= American Freestyle Motocross Association =

American charitable organization

The American Freestyle Motocross Association (AFMXA) is a non-profit organization that represents the interests of America’s Freestyle Motocross industry, serving to formally organize the sport and support its continued growth and exposure.

The AFMXA was founded in early 2009 in memory of Jeremy Lusk, an American freestyle rider, X Games gold medalist and Metal mulisha team member who died after a crash during a competition in Costa Rica.

==Objectives==
The AFMXA is aimed to organize, protect, and develop the sport in a collective and collaborative manner by improving rider safety, preparation and education through programs and services that will assist athletes in improving their skills and experience in the sport.

A Safer Environment
The AFMXA is dedicated to increasing awareness of medical treatment, emergency response planning and training at events worldwide; encouraging neck braces for riders; reporting on standards for suitable weather conditions and proper ramp landings at events; ensuring trained on-site and on-call medical assistance; and preparing safety policies and emergency response plans. Supported by recreational riders, corporate partners and action sports companies around the globe, the AFMXA works to create a unified voice at all sanctioned and non-sanctioned freestyle motocross events, parks, facilities and demonstrations, calling for more education and better preparation in order to provide a safer environment for athletes.

Athlete Recognition
In addition to providing guidelines for safer practices, the AFMXA hosts an annual awards ceremony to recognize top athletes and companies for their accomplishments and influence on the sport.

==Membership==
Membership for the AFMXA is categorized into three levels; public, professional and corporate. Professional riders currently supported by the services provided by AFMXA include Brian “The General” Deegan, Blake "Bilko" Williams, Jeremy “Twitch” Stenberg, and Nate Adams.
Corporate supporters: Kendall Mowery, Denny Ray Creech Jr.

==Advisory board==
The AFMXA’s advisory board consists of prominent figures in the action sports and medical industries. Current board members include Metal Mulisha founder and the most decorated Freestyle Motocross rider in X Games history, Brian Deegan; CEO of La Jolla Group, Toby Bost; ESPN’s Lizz Leach; Transworld’s Marc Fiore; Ryan Hagy; Cameron Steele; Dr. Pete Katsyiannis; and Dr. Gus Gialamas. Metal Mulisha Rider Ronnie Faisst is the official spokesperson for the Association.
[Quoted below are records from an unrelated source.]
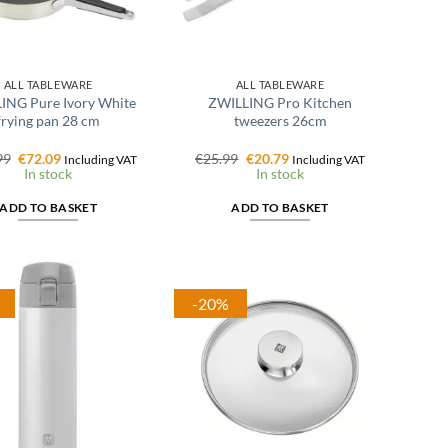
ALL TABLEWARE
ALL TABLEWARE
ING Pure Ivory White
ZWILLING Pro Kitchen
frying pan 28 cm
tweezers 26cm
Original
Current
Original
Current
99
€
72.09
€
25.99
€
20.79
Including VAT
Including VAT
price
price
price
price
In stock
In stock
was:
is:
was:
is:
€102.99.
€72.09.
€25.99.
€20.79.
ADD TO BASKET
ADD TO BASKET
-20%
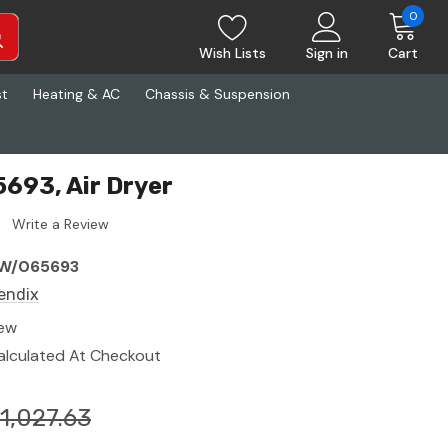
0
Wish Lists
Sign in
Cart
st
Heating & AC
Chassis & Suspension
693, Air Dryer
Write a Review
W/065693
endix
ew
alculated At Checkout
1,027.63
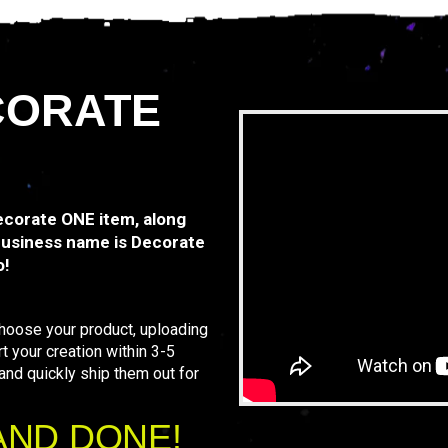
CORATE
Decorate ONE item, along
business name is Decorate
o!
Choose your product, uploading
rt your creation within 3-5
 and quickly ship them out for
AND DONE!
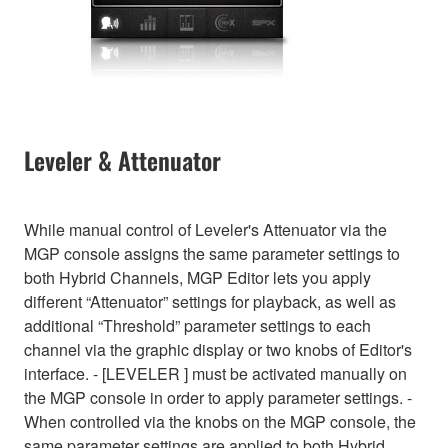
Leveler & Attenuator
While manual control of Leveler's Attenuator via the
MGP console assigns the same parameter settings to
both Hybrid Channels, MGP Editor lets you apply
different “Attenuator” settings for playback, as well as
additional “Threshold” parameter settings to each
channel via the graphic display or two knobs of Editor's
interface. - [LEVELER ] must be activated manually on
the MGP console in order to apply parameter settings. -
When controlled via the knobs on the MGP console, the
same parameter settings are applied to both Hybrid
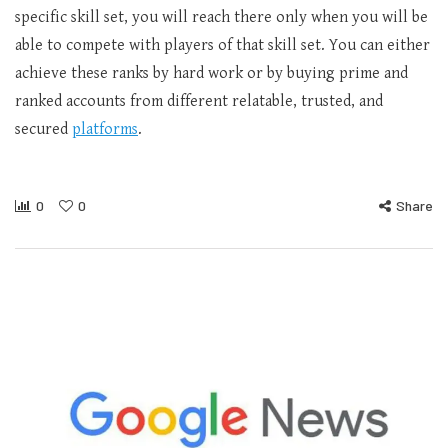
specific skill set, you will reach there only when you will be
able to compete with players of that skill set. You can either
achieve these ranks by hard work or by buying prime and
ranked accounts from different relatable, trusted, and
secured
platforms
.
0
0
Share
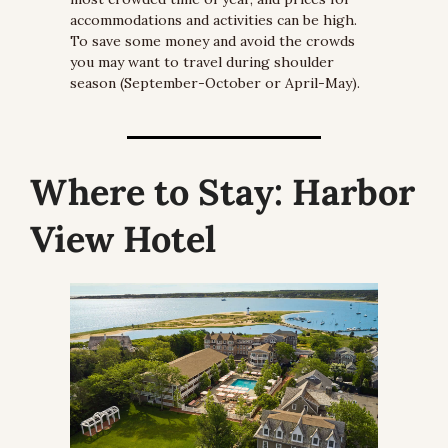
accommodations and activities can be high. 
To save some money and avoid the crowds 
you may want to travel during shoulder 
season (September-October or April-May).
Where to Stay:
 Harbor 
View Hotel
==Lusk Legacy Foundation==
The Lusk Legacy Foundation ("LLF"), founded shortly after Jeremy Lusk’s death, has been named the official charitable organization for the AFMXA. The LLF is dedicated to improving overall safety in the sport at both the professional and recreational levels by protecting the livelihoods of the riders and their families in the event of severe injury and/or death, and provides them with legal, medical and financial consultation and representation.